For the block to slide up the incline, it is only required that the horizontal acceleration of the wedge exceeds that of the block. We can make the wedge accelerate as fast as we like by applying a large enough force. The acceleration of the block in that direction depends on the normal force from the wedge (limited by g) and the frictional force (limited by g and mu).

12. Mar 15, 2015

### andyrk

So even if the wedge accelerates faster than the block, why would the block move upwards?

13. Mar 15, 2015

### haruspex

Because the only other option is for it to penetrate the block.

14. Mar 15, 2015

### andyrk

Yep. That makes some sense intuitively. But can we explain it a bit more quantitatively rather than qualitatively?

15. Mar 15, 2015

### andyrk

Anybody there?

16. Mar 15, 2015

### haruspex

I had the impression you were after a qualitative explanation.
To go quantitative, write some equations.

17. Mar 15, 2015

### andyrk

I did.

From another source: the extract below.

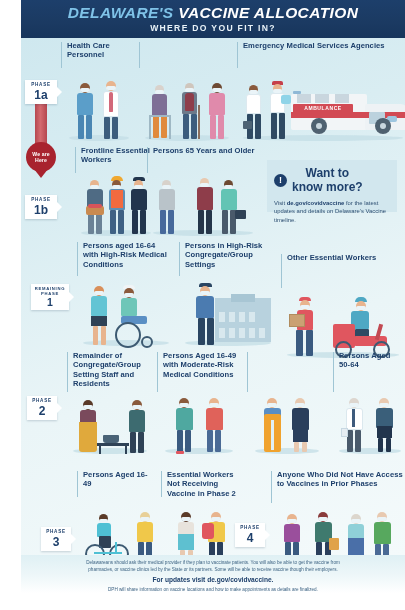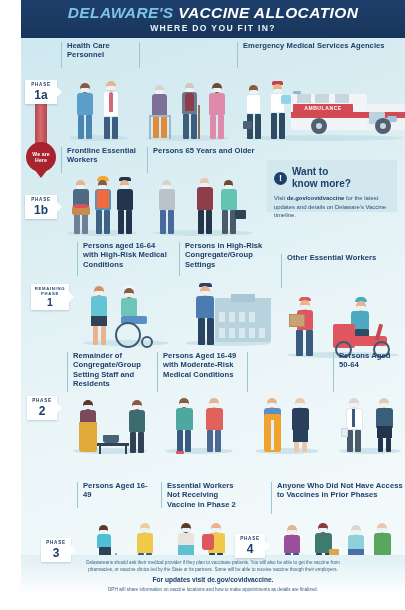"Frontline Essential Workers" div.col { left: 40px -> 54px }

But I was unable to find a reasonable explanation for this without including pseudo forces in. How do you do that?

18. Mar 15, 2015

### haruspex

You have the acceleration. Suppose it is on the point of slipping up the plane. Put in an unknown for the normal force. What equations do you get?

19. Mar 15, 2015

### andyrk

The equations for the block are: Rcosθ = mg and Rsinθ = mA, where A is the acceleration of the block+wedge system.
This is for the case when the block is at rest (assuming that it is).
When it is not, what proof do we have that it moves upwards when the force is a lot and it moves downwards when the force is low? How can we be sure this is going to happen? I know it seems right intuitively and by using pseudo forces we can even prove it. But can we prove it without intuition and pseudo forces?

20. Mar 15, 2015

### haruspex

Where R is the normal force? You've left out friction.